--- Exercise objective ---
Reproduce verbatim the lines beginning with the one containing "Bring it around" and ending with the one containing "- Seeking games", including both of those lines. Output nothing else.

--- Provided material ---

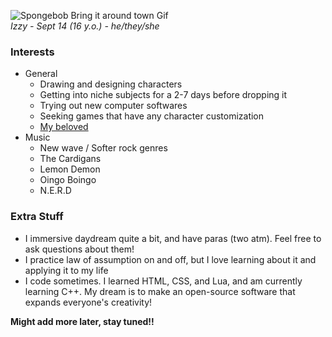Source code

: ![Spongebob Bring it around town Gif](https://i.ibb.co/gPG11Kb/spongebob-Bring-It-Around-Town.gif)
<br>
*Izzy - Sept 14 (16 y.o.) - he/they/she*
### Interests
* General
  - Drawing and designing characters
  - Getting into niche subjects for a 2-7 days before dropping it
  - Trying out new computer softwares
  - Seeking games that have any character customization
  - [My beloved](https://www.benjerry.com/flavors/chocolate-chip-cookie-dough-ice-cream)
* Music
  - New wave / Softer rock genres
  - The Cardigans
  - Lemon Demon
  - Oingo Boingo
  - N.E.R.D

### Extra Stuff
* I immersive daydream quite a bit, and have paras (two atm). Feel free to ask questions about them!
* I practice law of assumption on and off, but I love learning about it and applying it to my life
* I code sometimes. I learned HTML, CSS, and Lua, and am currently learning C++. My dream is to make an open-source software that expands everyone's creativity!

**Might add more later, stay tuned!!**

--- Task answer ---
: ![Spongebob Bring it around town Gif](https://i.ibb.co/gPG11Kb/spongebob-Bring-It-Around-Town.gif)
<br>
*Izzy - Sept 14 (16 y.o.) - he/they/she*
### Interests
* General
  - Drawing and designing characters
  - Getting into niche subjects for a 2-7 days before dropping it
  - Trying out new computer softwares
  - Seeking games that have any character customization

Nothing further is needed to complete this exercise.